Le joueur de poker en ligne moyen oscille entre ces deux extrêmes. S'il est parfois parfaitement concentré sur son jeu, et maîtrise les débats, il perd parfois complètement les pédales, que ce soit pour enfin gagner un gros pot, ou pour se venger d'un énième badbeat.

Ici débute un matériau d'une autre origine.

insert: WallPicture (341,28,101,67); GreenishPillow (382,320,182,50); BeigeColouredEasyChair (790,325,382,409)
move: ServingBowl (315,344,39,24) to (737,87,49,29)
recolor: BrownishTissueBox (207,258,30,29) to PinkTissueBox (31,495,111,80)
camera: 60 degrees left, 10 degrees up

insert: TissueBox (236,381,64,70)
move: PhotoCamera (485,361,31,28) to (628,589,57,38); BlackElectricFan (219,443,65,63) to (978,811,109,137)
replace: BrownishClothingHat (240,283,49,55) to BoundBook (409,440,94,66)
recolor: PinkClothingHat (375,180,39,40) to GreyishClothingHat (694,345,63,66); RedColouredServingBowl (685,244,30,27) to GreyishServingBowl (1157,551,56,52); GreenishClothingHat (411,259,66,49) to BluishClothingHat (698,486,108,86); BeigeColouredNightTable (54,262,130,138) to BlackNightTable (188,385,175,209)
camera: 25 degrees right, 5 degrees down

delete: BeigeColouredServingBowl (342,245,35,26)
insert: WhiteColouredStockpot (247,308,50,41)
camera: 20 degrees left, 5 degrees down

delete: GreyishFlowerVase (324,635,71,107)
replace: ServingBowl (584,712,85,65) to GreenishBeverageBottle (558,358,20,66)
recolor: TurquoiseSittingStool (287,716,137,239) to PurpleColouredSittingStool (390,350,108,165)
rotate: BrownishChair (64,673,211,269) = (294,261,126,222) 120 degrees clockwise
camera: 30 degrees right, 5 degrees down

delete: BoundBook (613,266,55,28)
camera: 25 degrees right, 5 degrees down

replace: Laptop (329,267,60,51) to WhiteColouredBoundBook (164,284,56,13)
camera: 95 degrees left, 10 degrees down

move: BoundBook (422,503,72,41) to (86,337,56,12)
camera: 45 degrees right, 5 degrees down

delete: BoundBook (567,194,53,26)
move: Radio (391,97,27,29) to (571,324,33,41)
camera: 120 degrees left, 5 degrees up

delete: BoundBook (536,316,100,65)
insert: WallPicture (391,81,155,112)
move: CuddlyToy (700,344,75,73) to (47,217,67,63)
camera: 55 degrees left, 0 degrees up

Cet état de perte de contrôle est appelé le tilt. Il est le résultat d'un phénomène psychologique que l'on pourrait décrire ainsi :
Un joueur s'abandonne complètement à une ou plusieurs émotions négatives, comme la colère, le désespoir ou la résignation, et essaye de forcer le destin. Il ignore alors les règles qu'il s'était lui-même fixé, et les pertes qu'engendre son jeu de plus en plus incontrôlé, peuvent anéantir tout ou partie de sa bankroll.
Le onzième homme
Le tilt est le onzième homme à la table (ou le septième si vous jouez en shorthanded). Il ne mise pas de blinds, et attend patiemment son heure, afin de vous délester d'une bonne partie de votre bankroll.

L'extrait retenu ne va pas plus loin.